“我告诉你聂小子,你媳妇这病,也就我敢跟你说痊愈。你要遇上别的医生,顶多让你慢慢拖着。”
“少废话,直说。”
“一年。最快一年给她治好,再减一天都不行。”
聂天府看了看林心心,转头说到:“好。就给你一年。”
梅斯突然有种掉进全套的感觉是怎么回事?这小子刚刚该不会是激我呐吧?
算了,看在这小子这么痴情的份上,就帮他这一回吧。
“我可先说好啊。你知道的,我收费,很贵的。”
聂天府不屑的看了他一眼道:“你随便开,爷多的就是钱。”
梅斯再次被这家伙气到了。
为了报仇,等会一定要让这家伙出出血,狠宰一笔。
“以后每天好好调养,多做运动,避免情绪波动。明天我会将具体的药方和配合治疗的方法打印成文件给你送过来,具体的,明天再跟你沟通。
至于她,估计过一会就会醒的。给她吃点清淡的东西,最好是粥。
然后不能让她再到处跑了,最好是躺床上休息,能不走动尽量不走动。
她现在的身体就好像那林黛玉,风一吹就可能倒了。所以一定要好好调养,好好锻炼,好好放松心情,尤其不能在受大的刺激。”
聂天府听他说一会就能醒过来,眼睛里才有了些光:“恩,知道了。还有吗?”
梅斯见聂天府看都不看自己一眼,就那样握着那女人的手,也懒得多说了,摇了摇头:
“没了。具体的,明天再跟你说吧。我要回去补个觉了。被你这么火急火燎的叫来,我可累的很呢。”
“嗯,辛苦。明天还是把东西送到这里来。”
“知道了,走了。”
昏迷的林心心,此时正做着一个奇怪的梦。
梦里,她正站在一个婚礼的大厅里。
新娘是一个和自己长得一摸一样的女人,正挽她爸爸林德安的手,一步一步的走向新郎。
她努力的想要看清新郎的脸,却怎么也都看不清。
当林德安准备将那个和自己长的一样的女人,交到男人的手里的时候。
礼堂的大门猛的被打开了。
一个阳光帅气的男人出现在门口,大声的叫着她的名字:“林心心。”
她和新娘同时回头看向门口,怔在了那里。
那张脸,那张自己快要忘了模样的脸,此刻越来越清晰了。
他是,林星星。
林心心就那样看着林星星一步步走到新娘的面前,然后牵起她的手,离开了婚礼现场。
她的心突然有些发堵。
她下意识的回头,想要看看那个被抛下的新郎,却见他失魂落魄的低着头。
用几乎快要哭出来的声音喃喃道:
“心儿,你要什么我都可以给你,哪怕是我的命。
如果跟他走,也是你想要的,那么我也会放你走的。”
突然,新郎抬起头看着林心心,笑的一脸灿烂:
“心儿,这一次,我不会再放手了。”
林心心的心脏因为男人的话而揪的生疼,疼的她都有些窒息。
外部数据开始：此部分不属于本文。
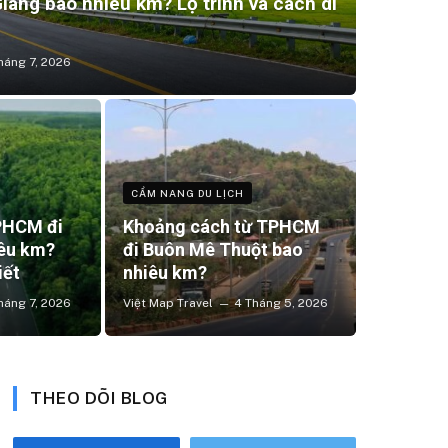
ang bao nhiêu km? Lộ trình và cách di
háng 7, 2026
CẨM NANG DU LỊCH
PHCM đi
Khoảng cách từ TPHCM
iêu km?
đi Buôn Mê Thuột bao
iết
nhiêu km?
háng 7, 2026
Việt Map Travel
4 Tháng 5, 2026
THEO DÕI BLOG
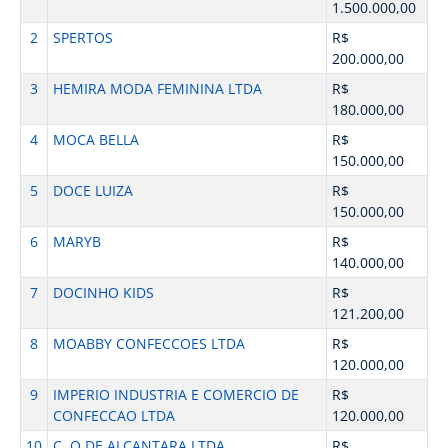
1.500.000,00
2
SPERTOS
R$
200.000,00
3
HEMIRA MODA FEMININA LTDA
R$
180.000,00
4
MOCA BELLA
R$
150.000,00
5
DOCE LUIZA
R$
150.000,00
6
MARYB
R$
140.000,00
7
DOCINHO KIDS
R$
121.200,00
8
MOABBY CONFECCOES LTDA
R$
120.000,00
9
IMPERIO INDUSTRIA E COMERCIO DE
R$
CONFECCAO LTDA
120.000,00
10
C. O DE ALCANTARA LTDA
R$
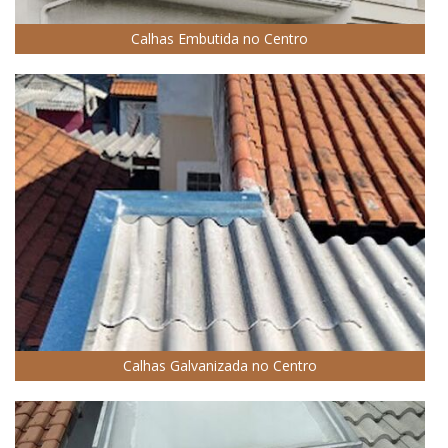
Calhas Embutida no Centro
Calhas Galvanizada no Centro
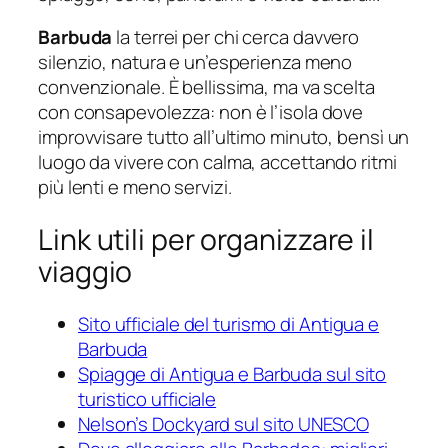
Barbuda
la terrei per chi cerca davvero
silenzio, natura e un’esperienza meno
convenzionale. È bellissima, ma va scelta
con consapevolezza: non è l’isola dove
improvvisare tutto all’ultimo minuto, bensì un
luogo da vivere con calma, accettando ritmi
più lenti e meno servizi.
Link utili per organizzare il
viaggio
Sito ufficiale del turismo di Antigua e
Barbuda
Spiagge di Antigua e Barbuda sul sito
turistico ufficiale
Nelson’s Dockyard sul sito UNESCO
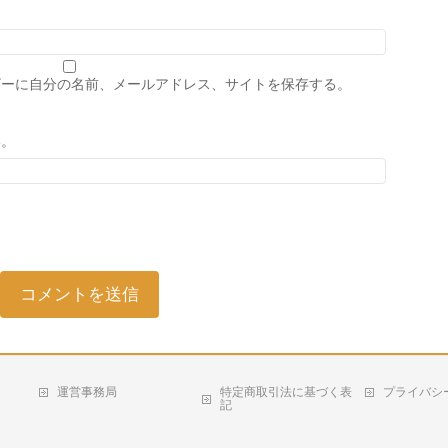
ザーに自分の名前、メールアドレス、サイトを保存する。
い。
運営事務局
特定商取引法に基づく表
プライバシ
記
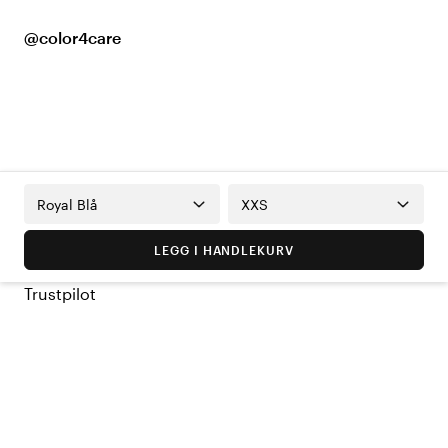
@color4care
Royal Blå
XXS
LEGG I HANDLEKURV
Trustpilot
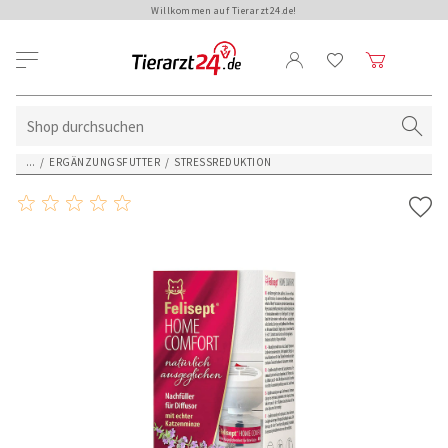
Willkommen auf Tierarzt24.de!
...
/
ERGÄNZUNGSFUTTER
/
STRESSREDUKTION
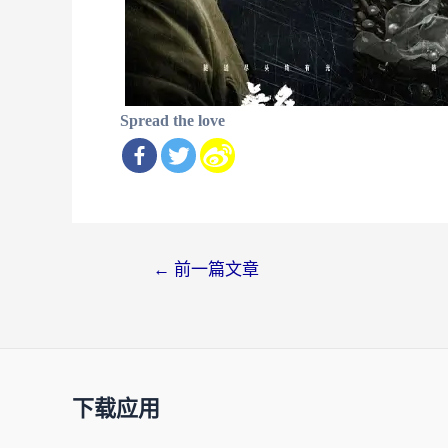
Spread the love
文
←
前一篇文章
章
导
航
下载应用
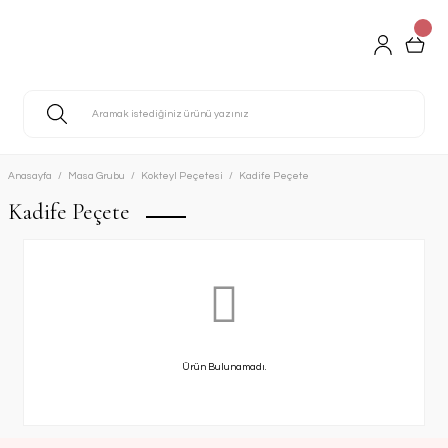
Anasayfa
Masa Grubu
Kokteyl Peçetesi
Kadife Peçete
Kadife Peçete
Ürün Bulunamadı.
头也痛的想要炸开。
她抱着头蹲在地上质问着:“你是谁,你到底是谁?”
一直守在林心心旁边聂天府,突然听到她痛苦的喊声赶紧握着她的手。
“心儿,你醒了吗?”聂天府哑着嗓子问道。
他摸了摸林心心的脸,看她好像在说梦话,表情甚是痛苦。
林心心还在无意识的重复着梦话:你是谁,你到底是谁?
聂天府紧紧的握着她的手,温柔道:
“心儿,我是聂天府。
心儿不怕,没事的,有我在,你什么都不用怕。我会一直保护你的。”
林心心像是听到他说的话似的,慢慢松开了紧凑的眉头,继续沉沉的睡着。
这之后林心心都没有在做梦,就那样沉沉睡着,直到第二天中午,她才缓缓睁开眼睛。
她觉得头昏昏沉沉的,下意识的想要用手揉一揉太阳穴,却发现整个手臂被什么东西压着。
她顺着手臂看过去,发现有个男人正枕在自己的手掌上。
林心心抽了抽手,发现实在是抽不出来,索性就不动了。
她看着这个在自己旁边熟睡的男人小声的呢喃着:聂天府,你真的不是喜欢我吗?
男人似听到他说话般,睁开了眼睛,正好看到林心心望着自己。
四目相对,男人明显怔愣了一下,然后给了林心心一个阳光明媚的笑脸。
林心心的心漏了一拍,她第一次看见他这样的笑容。
他脸上还有一丝困意,眼里布满血丝,看着她的样子又及其温柔。
就像···我是他的全世界一样。